Conditional logistic regression was used to assess associations between blood-based methylation and UCC risk using two matched case–control samples: 404 pairs from the Melbourne Collaborative Cohort Study (MCCS) and 440 pairs from the Women's Health Initiative (WHI) cohort. Results were pooled using fixed-effects meta-analysis. We developed methylation-based predictors of UCC and evaluated their prediction accuracy on two replication data sets using the area under the curve (AUC).

Results:

The meta-analysis identified associations (P < 4.7 × 10−5) for 29 of 1,061 smoking-associated methylation sites, but these were substantially attenuated after adjustment for self-reported smoking. Nominally significant associations (P < 0.05) were found for 387 (36%) and 86 (8%) of smoking-associated markers without/with adjustment for self-reported smoking, respectively, with same direction of association as with smoking for 387 (100%) and 79 (92%) markers. A Lasso-based predictor was associated with UCC risk in one replication data set in MCCS [N = 134; odds ratio per SD (OR) = 1.37; 95% CI, 1.00–1.90] after confounder adjustment; AUC = 0.66, compared with AUC = 0.64 without methylation information.

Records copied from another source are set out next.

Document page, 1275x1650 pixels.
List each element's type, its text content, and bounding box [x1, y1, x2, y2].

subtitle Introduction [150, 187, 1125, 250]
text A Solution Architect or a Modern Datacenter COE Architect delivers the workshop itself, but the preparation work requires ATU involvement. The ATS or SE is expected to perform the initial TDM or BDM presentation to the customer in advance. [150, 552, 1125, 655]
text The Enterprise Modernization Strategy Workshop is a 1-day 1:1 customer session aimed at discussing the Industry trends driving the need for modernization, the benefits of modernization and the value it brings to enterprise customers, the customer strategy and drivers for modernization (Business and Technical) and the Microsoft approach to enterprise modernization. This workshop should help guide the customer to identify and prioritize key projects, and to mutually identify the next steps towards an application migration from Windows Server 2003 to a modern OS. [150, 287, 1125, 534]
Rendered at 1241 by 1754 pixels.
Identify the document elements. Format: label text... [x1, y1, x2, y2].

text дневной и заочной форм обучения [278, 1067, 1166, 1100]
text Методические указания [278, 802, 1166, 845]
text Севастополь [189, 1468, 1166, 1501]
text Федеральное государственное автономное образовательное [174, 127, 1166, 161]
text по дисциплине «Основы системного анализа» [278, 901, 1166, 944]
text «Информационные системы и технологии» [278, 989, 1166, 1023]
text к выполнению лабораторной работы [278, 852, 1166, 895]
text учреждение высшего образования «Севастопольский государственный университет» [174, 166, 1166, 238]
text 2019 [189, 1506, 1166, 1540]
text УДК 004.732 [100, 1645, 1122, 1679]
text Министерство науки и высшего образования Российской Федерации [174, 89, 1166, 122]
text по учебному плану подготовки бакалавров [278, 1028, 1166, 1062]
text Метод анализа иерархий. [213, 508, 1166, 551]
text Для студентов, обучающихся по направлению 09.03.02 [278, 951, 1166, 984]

Limited evidence of replication was found in the second testing data set in WHI (N = 440; OR = 1.09; 95% CI, 0.91–1.30).

Conclusions:

Combination of smoking-associated methylation marks may provide some improvement to UCC risk prediction. Our findings need further evaluation using larger data sets.

Impact:

DNA methylation may be associated with UCC risk beyond traditional smoking assessment and could contribute to some improvements in stratification of UCC risk in the general population.